This week the Takeovers Panel was considering whether the minority shareholders have been colluding to spoil the PPCS takeover offer by building up a stake of more than 20% ­ the threshold that triggers a formal takeover offer to all shareholders.

It is unclear who brought the matter to the attention of the Takeovers Panel, although parties associated with PPCS are the likely complainants.

One of the most recent takeover issues settled by the Takeovers Code was the Designer Textiles case (details available on the panel's website). The Takeovers Panel found that several small shareholders had colluded to build their combined stake in Designer Textiles to more than the 20% threshold and ordered that some of the shares be sold.

The panel sought submissions on Monday from all parties about whether the same thing has occurred in the Richmond situation. The panel's decision should be known before a Court of Appeal hearing at the end of July that will decide the outcome of the takeover battle. The PPCS takeover offer expired last Friday with Richmond's share price rising to $3.17, reflecting a last ditch effort by spoilers trying to derail the $3.11 offer.

PPCS and Richmond parties have agreed that the outcome of the takeover battle should now be decided in the Court of Appeal. PPCS will try to overturn earlier High Court orders that if it failed to obtain 90% of Richmond shares (as it has) it would forfeit 17% of the shares it owns and lose voting rights on another 43%.

The takeover battle has overshadowed the appointment of new chief executive Richard Carver, an executive of Carter Holt Harvey subsidiary Ecopine, who takes over on July 1.

PPCS is also concerned about what it views as the partisan nature of media reporting of the takeover and today was due to host several journalists at its Dunedin meat works to show them its modern manufacturing processes.

The minority Richmond shareholders are apparently driven by a parochial fear of losing control to the PPCS southerners, according to an analyst who said the opposition had become "irrational."

Either way, the scrap continues to affect Richmond's performance as evidenced in its recent half-year profit announcement, albeit a significant turnaround from earlier losses.

Richmond announced three weeks ago that it had made an after-tax profit of $14.2 million (pretax $21.2 million).

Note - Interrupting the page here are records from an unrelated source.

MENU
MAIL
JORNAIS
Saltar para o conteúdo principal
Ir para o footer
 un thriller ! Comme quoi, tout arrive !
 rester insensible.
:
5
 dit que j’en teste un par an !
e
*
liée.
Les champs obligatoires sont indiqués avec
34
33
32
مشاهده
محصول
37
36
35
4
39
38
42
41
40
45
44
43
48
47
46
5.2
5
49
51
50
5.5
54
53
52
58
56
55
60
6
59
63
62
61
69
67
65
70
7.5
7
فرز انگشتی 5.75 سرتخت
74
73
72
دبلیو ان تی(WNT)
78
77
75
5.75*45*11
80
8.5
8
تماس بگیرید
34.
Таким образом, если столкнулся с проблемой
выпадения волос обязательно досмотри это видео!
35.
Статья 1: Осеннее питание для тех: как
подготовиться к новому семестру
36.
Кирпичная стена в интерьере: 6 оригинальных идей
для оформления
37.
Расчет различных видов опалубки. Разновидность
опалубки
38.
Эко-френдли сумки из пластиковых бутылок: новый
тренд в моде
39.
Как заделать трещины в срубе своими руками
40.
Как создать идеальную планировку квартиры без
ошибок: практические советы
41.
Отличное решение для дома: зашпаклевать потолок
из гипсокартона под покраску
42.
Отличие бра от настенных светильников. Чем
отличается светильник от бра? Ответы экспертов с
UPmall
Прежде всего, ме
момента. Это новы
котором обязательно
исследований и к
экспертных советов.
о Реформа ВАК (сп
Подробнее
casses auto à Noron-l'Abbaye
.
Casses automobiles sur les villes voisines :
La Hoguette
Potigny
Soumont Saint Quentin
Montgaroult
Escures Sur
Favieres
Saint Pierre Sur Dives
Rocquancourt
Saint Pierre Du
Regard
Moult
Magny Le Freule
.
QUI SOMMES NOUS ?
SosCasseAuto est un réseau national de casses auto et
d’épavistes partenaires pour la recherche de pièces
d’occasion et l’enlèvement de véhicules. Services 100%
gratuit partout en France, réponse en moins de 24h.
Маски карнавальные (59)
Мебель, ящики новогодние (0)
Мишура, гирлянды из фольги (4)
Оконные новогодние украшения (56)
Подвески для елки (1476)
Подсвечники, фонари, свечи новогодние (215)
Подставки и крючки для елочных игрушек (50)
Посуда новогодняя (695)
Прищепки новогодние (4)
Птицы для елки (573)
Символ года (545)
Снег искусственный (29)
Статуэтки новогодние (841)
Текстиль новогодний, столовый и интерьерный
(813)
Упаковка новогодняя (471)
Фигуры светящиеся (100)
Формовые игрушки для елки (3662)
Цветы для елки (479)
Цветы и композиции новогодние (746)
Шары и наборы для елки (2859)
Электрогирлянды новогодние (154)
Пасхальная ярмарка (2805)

It then stated that Richmond had "made no change to the forecast full year $22 million pretax profit ... Chairman Sam Robinson said without question these results vindicated Richmond's investments in the upgrading of value-added facilities, staff training, the strong focus on cost control, and the elimination of many of the negatives of last year." An interpretation of the statement would conclude that it appears to be saying the full-year result after tax is likely to be about the same level as the half-year after tax result unless there is a significant change in tax treatment between the two periods.

While Richmond and PPCS continue to slug it out and weaken each other through a costly battle of attrition, other players like Alliance and Canterbury Meat Packers are moving to source stock for longer periods by opening their own processing plants this season in the central and lower North Island.